**Zu prüfender Text**
━━━━━━━━━━━━━━━━━━━━━━━━━━━━━━

Nuria Haas ist niedergelassene Psychologin, Kognitive Verhaltenstherapie und Traumatherapie sind ihre Spezialgebiete. Abstammung und Herkunft der Mittvierzigerin sind ungewiss, sie war ein Findelkind, das nur ein Namensbändchen am Handgelenk trug. Der Name, so lesen wir, bedeutet die "Lichttragende". Nurias Geburtstag wurde festgelegt auf den Todestag der Callas, gefunden wurde sie an dem Herbsttag des Jahres 1977, an dem der von der RAF ermordete Hanns-Martin Schleyer zu Grabe getragen wurde.
Der Adoptivvater verließ Frau und Kind, um eine Neunzehnjährige zu heiraten, zwei Jahre später ist er tot. Da ist Nuria neun Jahre, und die Mutter, die so gut nach Bügelstärke riecht, kommt bei einem Unfall um Leben. Diese Bilder verfolgen Nuria bis in die Gegenwart. Mit ihnen beginnen die Panikattacken, und aus dem ohnehin unsicheren Kind wird eines, das keinen Halt mehr in der Welt zu haben glaubt und mit Gewalt auf dieses Gefühl reagiert. Studium in Tübingen, eine gescheiterte Beziehung, aus der eine Tochter hervorging: Die dreizehnjährige Rosalie pendelt zwischen Mutter und Vater in Freiburg, sie hat das Asperger-Syndrom und pubertiert massiv.
Dass Nuria selbst auf einer Ballettschule gewesen sein muss, legt ein Trauma nahe, das sie mitschleppt und das wieder hochkocht, als eine zwanzigjährige Elevin der Nurejew-Schule Nurias therapeutische Hilfe sucht, weil sie nach einem Sturz Angst hat, erneut zu fallen. Verbirgt sich dahinter Missbrauch? Die Wiederbegegnung mit dieser Welt der strengen körperlichen und seelischen Zurichtung evoziert jedenfalls in Nuria vertraute Bilder aus ihrer Zeit im Mädchenheim. Dort wurden mittlerweile Kinderskelette gefunden, jetzt steht das Haus zum Verkauf. Waren die Barmherzigen Schwestern vielleicht doch nicht so menschenfreundlich?

━━━━━━━━━━━━━━━━━━━━━━━━━━━━━━

**Untersuchte Datensätze**
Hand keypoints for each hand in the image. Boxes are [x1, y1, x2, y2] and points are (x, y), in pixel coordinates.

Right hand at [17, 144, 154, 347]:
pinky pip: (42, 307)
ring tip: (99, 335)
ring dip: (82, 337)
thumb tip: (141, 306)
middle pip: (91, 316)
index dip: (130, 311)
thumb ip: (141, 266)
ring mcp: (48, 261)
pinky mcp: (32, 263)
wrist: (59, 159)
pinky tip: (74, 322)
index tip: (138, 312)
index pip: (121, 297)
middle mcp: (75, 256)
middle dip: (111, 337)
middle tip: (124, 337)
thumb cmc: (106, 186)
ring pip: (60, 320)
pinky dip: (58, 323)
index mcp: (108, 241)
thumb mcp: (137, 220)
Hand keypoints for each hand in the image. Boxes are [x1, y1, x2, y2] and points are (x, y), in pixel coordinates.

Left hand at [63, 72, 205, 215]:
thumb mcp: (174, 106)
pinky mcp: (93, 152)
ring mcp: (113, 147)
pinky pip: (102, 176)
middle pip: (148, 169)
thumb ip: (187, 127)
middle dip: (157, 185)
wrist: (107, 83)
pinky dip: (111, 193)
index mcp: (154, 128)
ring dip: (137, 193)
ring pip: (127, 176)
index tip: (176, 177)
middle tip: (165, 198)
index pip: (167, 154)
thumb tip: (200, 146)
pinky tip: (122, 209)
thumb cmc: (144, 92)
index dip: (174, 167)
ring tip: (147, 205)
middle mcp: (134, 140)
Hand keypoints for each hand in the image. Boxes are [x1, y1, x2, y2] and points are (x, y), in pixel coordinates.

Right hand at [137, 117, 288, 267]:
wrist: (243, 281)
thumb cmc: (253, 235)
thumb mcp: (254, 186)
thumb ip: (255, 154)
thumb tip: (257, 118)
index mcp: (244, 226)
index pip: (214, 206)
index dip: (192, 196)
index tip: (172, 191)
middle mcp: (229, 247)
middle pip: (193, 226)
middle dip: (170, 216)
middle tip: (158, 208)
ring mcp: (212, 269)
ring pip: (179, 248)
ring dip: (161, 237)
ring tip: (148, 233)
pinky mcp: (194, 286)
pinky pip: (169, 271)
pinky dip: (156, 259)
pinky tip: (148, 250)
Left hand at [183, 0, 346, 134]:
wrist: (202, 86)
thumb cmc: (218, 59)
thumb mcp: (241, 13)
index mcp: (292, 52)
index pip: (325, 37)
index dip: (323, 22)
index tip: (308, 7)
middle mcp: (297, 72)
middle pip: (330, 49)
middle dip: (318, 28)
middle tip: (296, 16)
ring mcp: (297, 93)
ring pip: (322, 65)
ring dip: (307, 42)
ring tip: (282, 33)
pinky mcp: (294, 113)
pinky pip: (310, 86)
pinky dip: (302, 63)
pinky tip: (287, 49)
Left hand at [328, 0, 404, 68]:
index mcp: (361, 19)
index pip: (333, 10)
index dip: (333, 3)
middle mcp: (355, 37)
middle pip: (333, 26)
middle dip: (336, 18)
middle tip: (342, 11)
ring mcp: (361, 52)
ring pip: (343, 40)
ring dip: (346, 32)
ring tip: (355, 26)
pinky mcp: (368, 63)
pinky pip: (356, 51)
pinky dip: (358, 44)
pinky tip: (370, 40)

━━━━━━━━━━━━━━━━━━━━━━━━━━━━━━

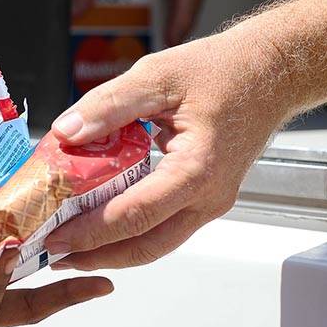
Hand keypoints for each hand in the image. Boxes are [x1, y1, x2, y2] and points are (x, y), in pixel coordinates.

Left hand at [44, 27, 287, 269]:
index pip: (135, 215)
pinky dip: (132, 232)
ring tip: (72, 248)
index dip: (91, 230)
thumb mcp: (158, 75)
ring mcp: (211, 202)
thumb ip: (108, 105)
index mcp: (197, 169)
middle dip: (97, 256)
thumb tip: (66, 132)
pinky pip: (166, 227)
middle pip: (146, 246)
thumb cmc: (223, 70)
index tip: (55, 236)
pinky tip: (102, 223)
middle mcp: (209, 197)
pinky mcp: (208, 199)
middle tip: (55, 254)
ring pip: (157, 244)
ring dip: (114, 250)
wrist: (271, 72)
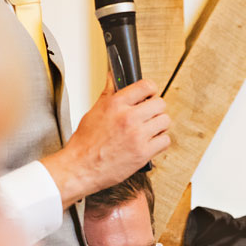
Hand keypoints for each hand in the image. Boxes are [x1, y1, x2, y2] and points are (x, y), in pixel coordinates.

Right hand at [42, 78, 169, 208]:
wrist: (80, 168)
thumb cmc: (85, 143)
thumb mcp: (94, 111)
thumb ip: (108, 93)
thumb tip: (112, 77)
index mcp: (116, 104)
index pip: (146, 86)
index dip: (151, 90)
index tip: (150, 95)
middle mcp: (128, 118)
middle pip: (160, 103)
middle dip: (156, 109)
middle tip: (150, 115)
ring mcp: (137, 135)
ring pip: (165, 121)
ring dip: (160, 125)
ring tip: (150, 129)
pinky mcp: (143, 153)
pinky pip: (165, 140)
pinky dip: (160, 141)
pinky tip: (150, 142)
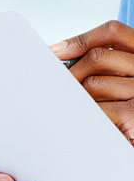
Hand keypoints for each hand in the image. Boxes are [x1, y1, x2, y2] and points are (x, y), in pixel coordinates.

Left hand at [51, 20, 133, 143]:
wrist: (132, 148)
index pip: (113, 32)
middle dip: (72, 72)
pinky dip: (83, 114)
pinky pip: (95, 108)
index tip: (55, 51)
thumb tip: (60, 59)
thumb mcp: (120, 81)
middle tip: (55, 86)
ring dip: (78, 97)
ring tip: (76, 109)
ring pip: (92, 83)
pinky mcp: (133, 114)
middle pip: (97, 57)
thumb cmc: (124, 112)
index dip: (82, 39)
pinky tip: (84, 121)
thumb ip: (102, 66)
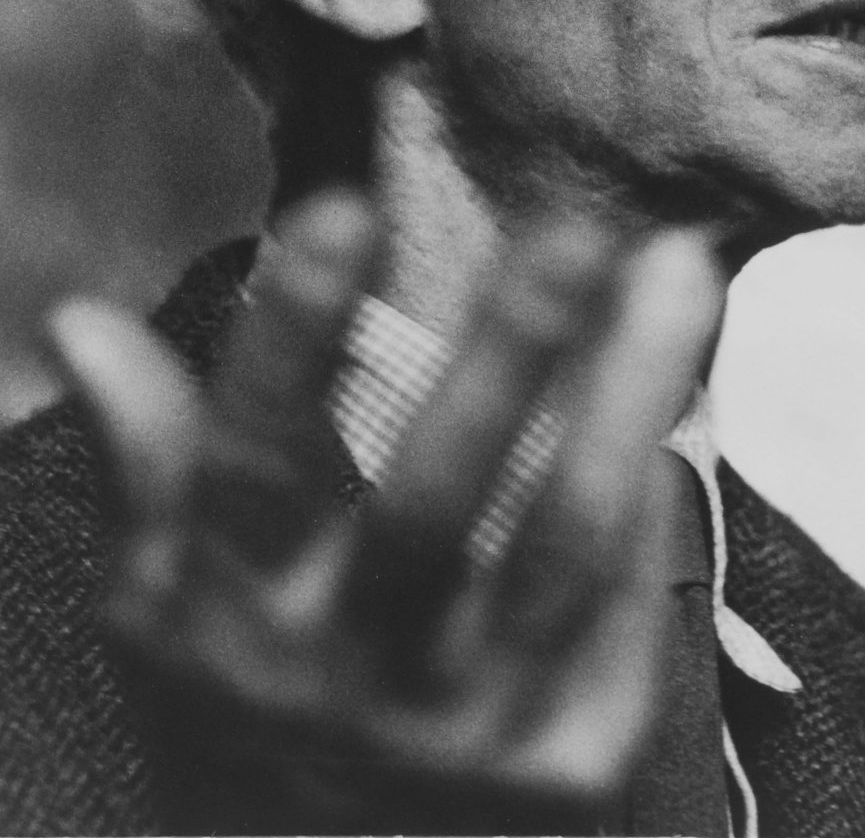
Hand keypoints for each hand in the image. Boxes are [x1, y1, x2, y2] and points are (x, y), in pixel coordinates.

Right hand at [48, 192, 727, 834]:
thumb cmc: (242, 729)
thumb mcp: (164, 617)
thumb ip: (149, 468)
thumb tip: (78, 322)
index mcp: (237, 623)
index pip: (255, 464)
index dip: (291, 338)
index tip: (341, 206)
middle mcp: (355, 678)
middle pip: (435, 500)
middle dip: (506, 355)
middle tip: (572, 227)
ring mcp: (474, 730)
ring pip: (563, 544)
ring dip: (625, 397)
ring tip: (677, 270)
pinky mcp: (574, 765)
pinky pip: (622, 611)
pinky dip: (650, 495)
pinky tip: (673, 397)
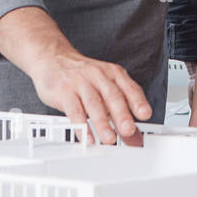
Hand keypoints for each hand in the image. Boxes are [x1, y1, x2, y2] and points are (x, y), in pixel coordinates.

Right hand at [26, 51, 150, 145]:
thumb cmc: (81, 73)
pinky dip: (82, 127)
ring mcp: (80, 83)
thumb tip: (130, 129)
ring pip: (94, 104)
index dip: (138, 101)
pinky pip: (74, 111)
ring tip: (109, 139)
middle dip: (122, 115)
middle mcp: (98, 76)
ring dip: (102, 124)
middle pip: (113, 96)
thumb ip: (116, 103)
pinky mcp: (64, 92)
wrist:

━━━━━━━━━━━━━━━━━━━━━━━━━━━━━━

**Aufgaben**
**a.** Welche Spezialgebiete hat Nuria Haas laut dem Text über Nuria Haas?
**b.** Schreibe die Stelle im Text über Nuria Haas zwischen „Der Adoptivvater verließ“ und „und pubertiert massiv.“ einschließlich neu und setze dabei „Heidelberg“ an die Stelle von „Tübingen“.
**c.** Welche Altersangaben zu Personen enthält der Text über Nuria Haas? Gib zu jeder Angabe an, auf wen sie sich bezieht.
Für die Bearbeitung braucht man die Datensätze nicht.

**Antworten**
**a.** Kognitive Verhaltenstherapie und Traumatherapie.

**b.**
Der Adoptivvater verließ Frau und Kind, um eine Neunzehnjährige zu heiraten, zwei Jahre später ist er tot. Da ist Nuria neun Jahre, und die Mutter, die so gut nach Bügelstärke riecht, kommt bei einem Unfall um Leben. Diese Bilder verfolgen Nuria bis in die Gegenwart. Mit ihnen beginnen die Panikattacken, und aus dem ohnehin unsicheren Kind wird eines, das keinen Halt mehr in der Welt zu haben glaubt und mit Gewalt auf dieses Gefühl reagiert. Studium in Heidelberg, eine gescheiterte Beziehung, aus der eine Tochter hervorging: Die dreizehnjährige Rosalie pendelt zwischen Mutter und Vater in Freiburg, sie hat das Asperger-Syndrom und pubertiert massiv.

**c.**
- Mittvierzigerin: Nuria Haas
- Neunzehnjährige: die Frau, die der Adoptivvater heiratet
- neun Jahre: Nuria beim Unfalltod der Mutter
- dreizehnjährig: Rosalie, Nurias Tochter
- zwanzigjährig: die Elevin der Nurejew-Schule